Reputation: 138
I have post_view_counters table with 11 million row.
id post_id start_date end_date views
_________________________________________________
1 55 XXXX YYYY 90
2 55 XXXX YYYY 1
3 55 XXXX YYYY 1
there are duplicate records for some reason (bug in backend) which already fixed. I need merge all rows views with same post_id, start_date and end_date result should be like this after update table
id post_id start_date end_date views
_________________________________________________
1 55 XXXX YYYY 92
Upvotes: 1
Views: 334
Reputation: 164099
First you must update the rows with the min id
for each post_id, start_date, end_date
:
update tablename t inner join (
select sum(views) views, min(id) id from tablename
group by post_id, start_date, end_date
) tt
on tt.id = t.id
set t.views = tt.views;
and then delete all the other ids keeping only the min id
:
delete t
from tablename t inner join tablename tt
on tt.post_id = t.post_id
and tt.start_date = t.start_date and tt.end_date = t.end_date
and t.id > tt.id;
Since this a large table, proper indexes are needed to make the process run as fast as possible.
See the demo.
For this table:
CREATE TABLE tablename (
`id` INTEGER,
`post_id` INTEGER,
`start_date` VARCHAR(4),
`end_date` VARCHAR(4),
`views` INTEGER
);
INSERT INTO tablename
(`id`, `post_id`, `start_date`, `end_date`, `views`)
VALUES
('1', '55', 'XXXX', 'YYYY', '90'),
('2', '55', 'XXXX', 'YYYY', '1'),
('3', '55', 'XXXX', 'YYYY', '1'),
('4', '65', 'AAAA', 'BBBB', '10'),
('5', '65', 'AAAA', 'BBBB', '2'),
('6', '65', 'AXXX', 'BYYY', '100'),
('7', '65', 'AXXX', 'BYYY', '200'),
('8', '75', 'CCCC', 'CCCC', '1');
Results:
| id | post_id | start_date | end_date | views |
| --- | ------- | ---------- | -------- | ----- |
| 1 | 55 | XXXX | YYYY | 92 |
| 4 | 65 | AAAA | BBBB | 12 |
| 6 | 65 | AXXX | BYYY | 300 |
| 8 | 75 | CCCC | CCCC | 1 |
Upvotes: 0
Reputation: 7114
I would do the safe approach:
First, create a new table -
CREATE TABLE post_view_counters_new LIKE post_view_counters;
Then insert the data into the new table-(syntax by @scaisEdge)

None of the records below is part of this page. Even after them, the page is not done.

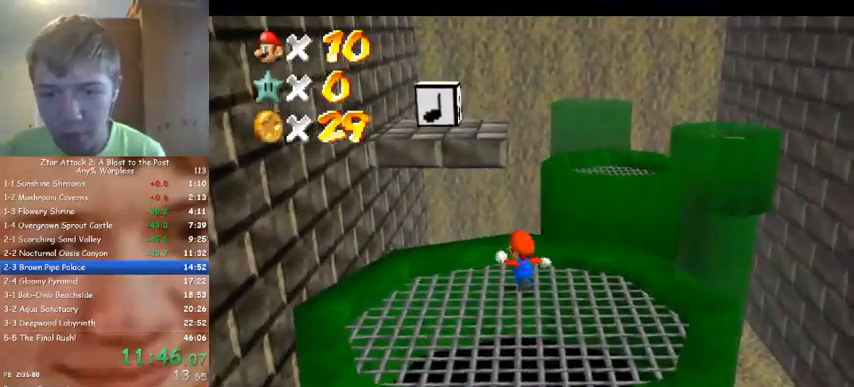
{"buttons": [], "left_stick": "down-left", "events": [[200, "left_stick", "down-left"]]}
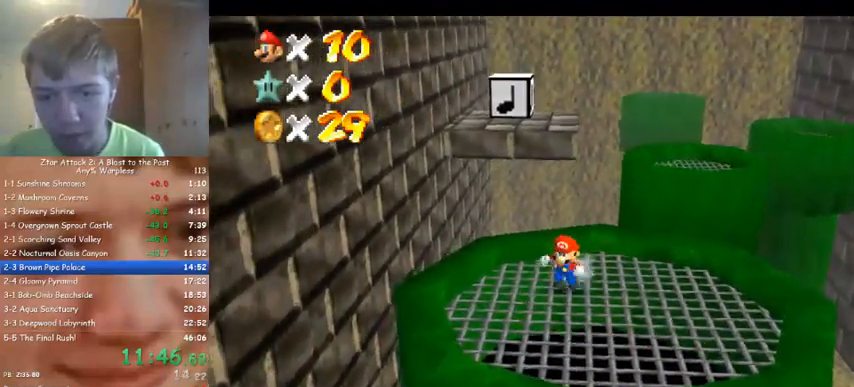
{"buttons": [], "left_stick": "up", "events": [[33, "left_stick", "down"], [233, "left_stick", "right"], [467, "left_stick", "up"]]}
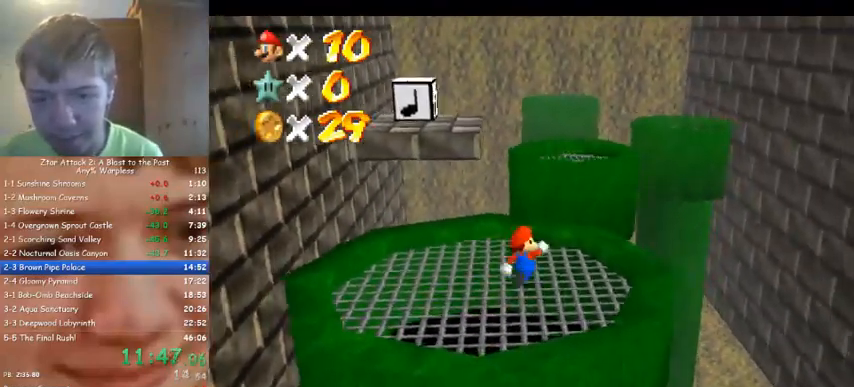
{"buttons": [], "left_stick": "up", "events": [[100, "left_stick", "up-left"], [467, "left_stick", "up"]]}
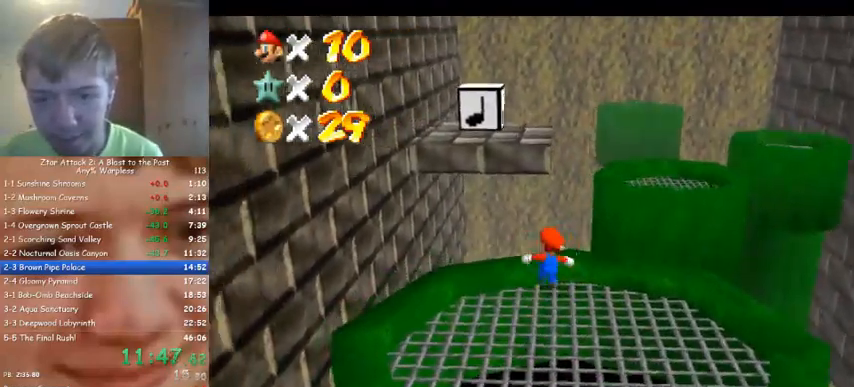
{"buttons": [], "left_stick": "up-left", "events": [[333, "left_stick", "up-left"]]}
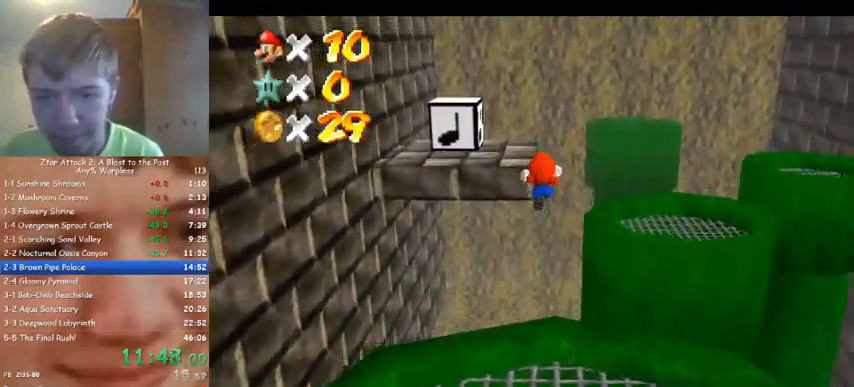
{"buttons": [], "left_stick": "up", "events": [[367, "left_stick", "up"]]}
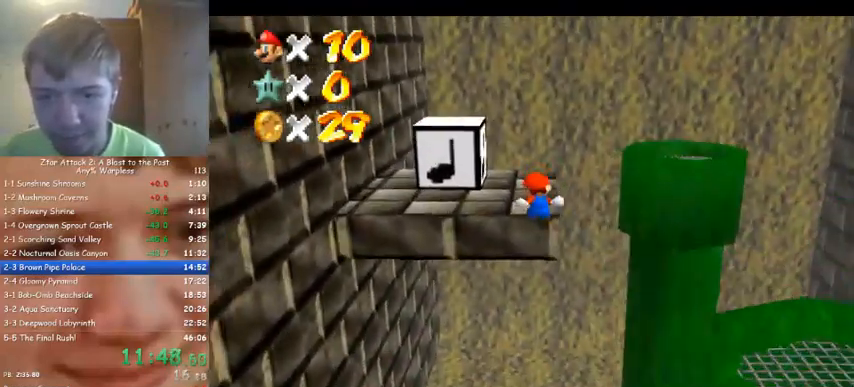
{"buttons": [], "left_stick": "up", "events": []}
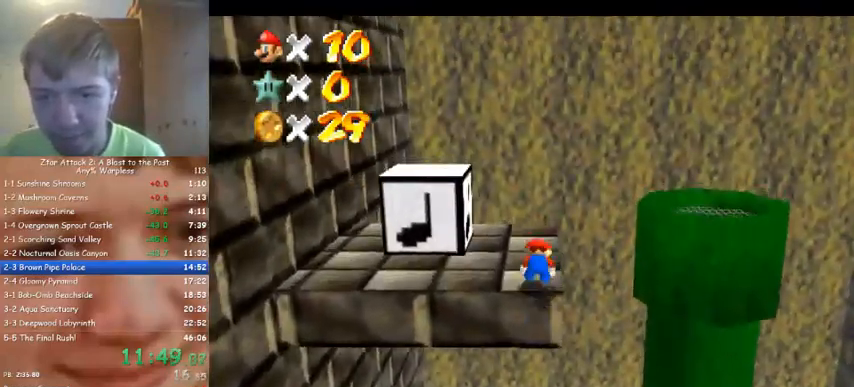
{"buttons": [], "left_stick": "up-right", "events": [[67, "left_stick", "up-left"], [100, "C_RIGHT", "down"], [200, "left_stick", "up"], [233, "C_RIGHT", "up"], [333, "C_RIGHT", "down"], [400, "left_stick", "up-right"], [433, "C_RIGHT", "up"]]}
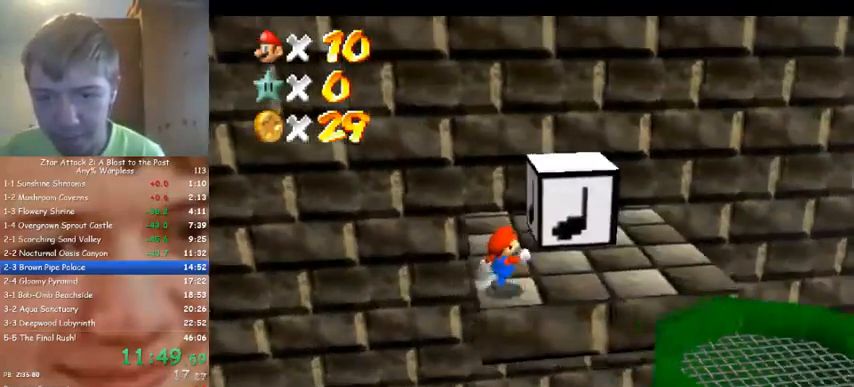
{"buttons": [], "left_stick": "left", "events": [[333, "left_stick", "right"], [467, "left_stick", "left"]]}
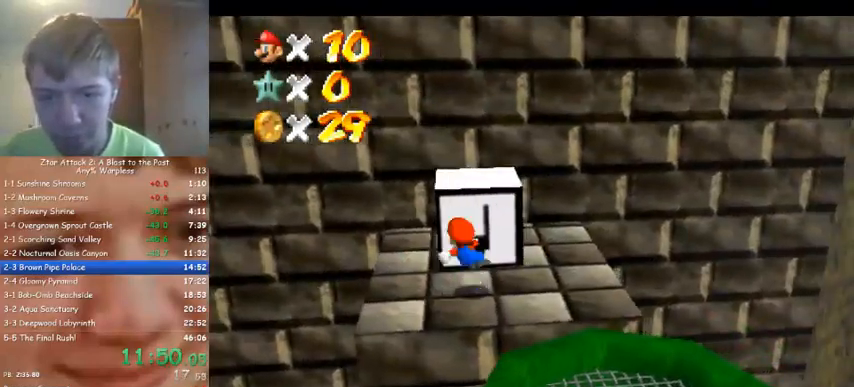
{"buttons": [], "left_stick": "up-right", "events": [[100, "left_stick", "right"], [167, "left_stick", "up-right"]]}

INSERT INTO post_view_counters_new
SELECT MIN(id) id, post_id , start_date , end_date , SUM( views) views
FROM post_view_counters
GROUP BY post_id , start_date , end_date;
After that, compare data between new table and old table. Once you're satisfied, rename old table to something like 'post_view_counters_old' and rename 'post_view_counters_new' to 'post_view_counters'. So, in case you're missing anything inside the new table, you still can refer back the old table.
Upvotes: 3
Reputation: 37473
You can try below -
select min(id),post_id, start_date , end_date,sum(views)
from tablename
group by post_id, start_date, end_date
Upvotes: 0
Reputation: 133370
for the same post_id , start_date , end_date you could use aggregation function as min(id) , sum(view ) and group by
select min(id) id, post_id , start_date , end_date , sum( views) views
from my_table
group by post_id , start_date , end_date
Upvotes: 0